In the above code, for_each_possible_cpu is traversing the kcpustat_cpu variable that stores cpu usage data. This variable is a percpu variable, which prepares an array element for each logical core. It stores various events corresponding to the current core, including user, nice, system, idel, iowait, irq, softirq, etc.

In this loop, add up each usage of each core. Finally, the data is output through seq_put_decimal_ull.

Note that in the kernel, each time is actually recorded in nanoseconds, but they are all converted into beat units when output. As for the length of the beat unit, we will introduce it in the next section. In short, the output of /proc/stat is read from the percpu variable kernel_cpustat.

Let’s take a look at when the data in this variable was added.

三、统计数据怎么来的

前面我们提到内核是以采样的方式来统计 cpu 使用率的。这个采样周期依赖的是 Linux 时间子系统中的定时器。

Linux 内核每隔固定周期会发出 timer interrupt (IRQ 0)，这有点像乐谱中的节拍的概念。每隔一段时间，就打出一个拍子，Linux 就响应之并处理一些事情。

一个节拍的长度是多长时间，是通过 CONFIG_HZ 来定义的。它定义的方式是每一秒有几次 timer interrupts。不同的系统中这个节拍的大小可能不同，通常在 1 ms 到 10 ms 之间。可以在自己的 Linux config 文件中找到它的配置。

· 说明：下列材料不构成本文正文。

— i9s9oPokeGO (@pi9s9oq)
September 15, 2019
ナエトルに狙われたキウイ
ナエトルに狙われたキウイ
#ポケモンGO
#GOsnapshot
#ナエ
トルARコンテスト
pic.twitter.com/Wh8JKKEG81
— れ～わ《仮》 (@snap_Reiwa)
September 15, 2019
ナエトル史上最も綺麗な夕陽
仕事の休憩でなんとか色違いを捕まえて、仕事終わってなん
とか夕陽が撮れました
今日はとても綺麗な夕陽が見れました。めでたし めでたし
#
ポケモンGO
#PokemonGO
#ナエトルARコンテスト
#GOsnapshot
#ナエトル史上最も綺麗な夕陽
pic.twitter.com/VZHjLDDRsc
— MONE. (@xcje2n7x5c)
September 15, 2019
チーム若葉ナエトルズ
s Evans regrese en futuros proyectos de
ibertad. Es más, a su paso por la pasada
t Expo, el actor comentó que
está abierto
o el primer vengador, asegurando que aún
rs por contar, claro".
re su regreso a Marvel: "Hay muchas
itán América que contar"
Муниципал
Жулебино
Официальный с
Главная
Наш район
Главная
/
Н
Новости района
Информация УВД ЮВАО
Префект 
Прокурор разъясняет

# grep ^CONFIG_HZ /boot/config-5.4.56.bsk.10-amd64
CONFIG_HZ=1000

Copy after login

从上述结果中可以看出，我的机器每秒要打出 1000 次节拍。也就是每 1 ms 一次。

每次当时间中断到来的时候，都会调用 update_process_times 来更新系统时间。更新后的时间都存储在我们前面提到的 percpu 变量 kcpustat_cpu 中。

我们来详细看下汇总过程 update_process_times 的源码，它位于 kernel/time/timer.c 文件中。

//file:kernel/time/timer.c
void update_process_times(int user_tick)
{
 struct task_struct *p = current;

 //进行时间累积处理
 account_process_tick(p, user_tick);
 ...
}

Copy after login

这个函数的参数 user_tick 指的是采样的瞬间是处于内核态还是用户态。接下来调用 account_process_tick。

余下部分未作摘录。